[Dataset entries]
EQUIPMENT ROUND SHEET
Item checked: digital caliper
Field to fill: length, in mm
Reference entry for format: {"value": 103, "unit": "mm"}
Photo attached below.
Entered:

---

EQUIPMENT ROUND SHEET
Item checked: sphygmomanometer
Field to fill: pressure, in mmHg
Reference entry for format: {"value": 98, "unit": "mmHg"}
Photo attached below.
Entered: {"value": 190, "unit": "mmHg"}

==

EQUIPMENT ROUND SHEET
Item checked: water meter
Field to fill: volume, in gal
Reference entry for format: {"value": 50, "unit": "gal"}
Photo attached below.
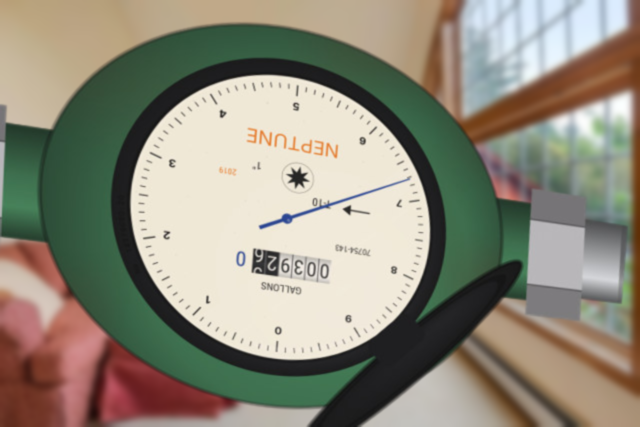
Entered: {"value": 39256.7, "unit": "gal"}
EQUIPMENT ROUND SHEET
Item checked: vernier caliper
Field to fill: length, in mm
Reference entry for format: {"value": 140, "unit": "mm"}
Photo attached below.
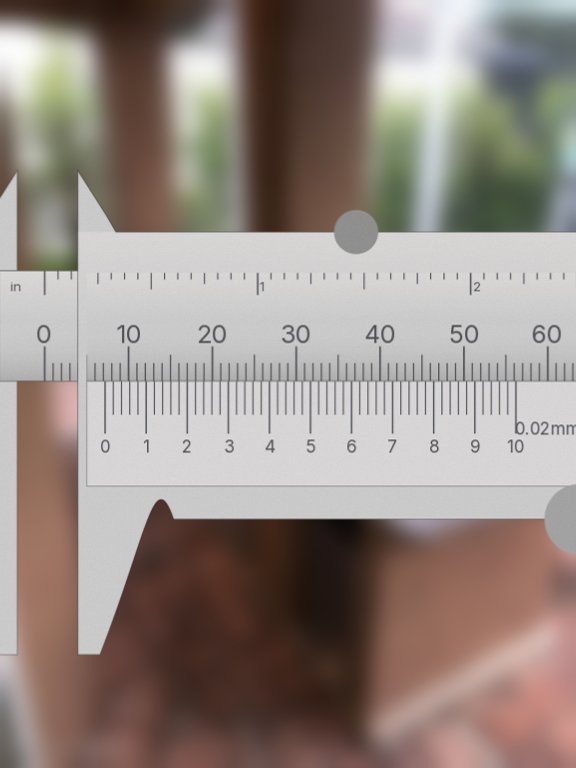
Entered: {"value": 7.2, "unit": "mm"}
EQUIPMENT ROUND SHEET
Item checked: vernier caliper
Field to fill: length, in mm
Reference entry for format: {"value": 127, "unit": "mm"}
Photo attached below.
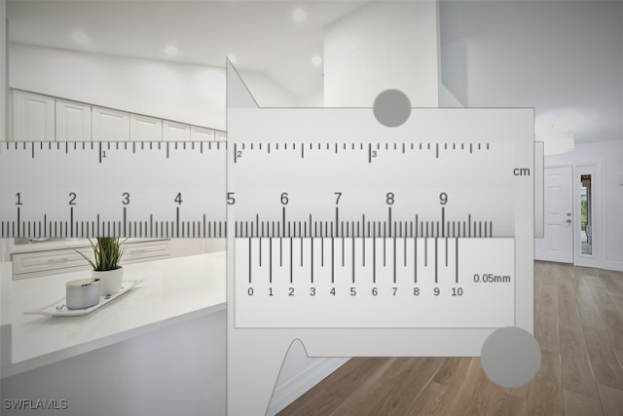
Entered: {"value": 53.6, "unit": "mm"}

» What to produce:
Pick out every line of the records that contains the string "mmHg", and copy each one.

» Solution to the exercise:
Field to fill: pressure, in mmHg
Reference entry for format: {"value": 98, "unit": "mmHg"}
Entered: {"value": 190, "unit": "mmHg"}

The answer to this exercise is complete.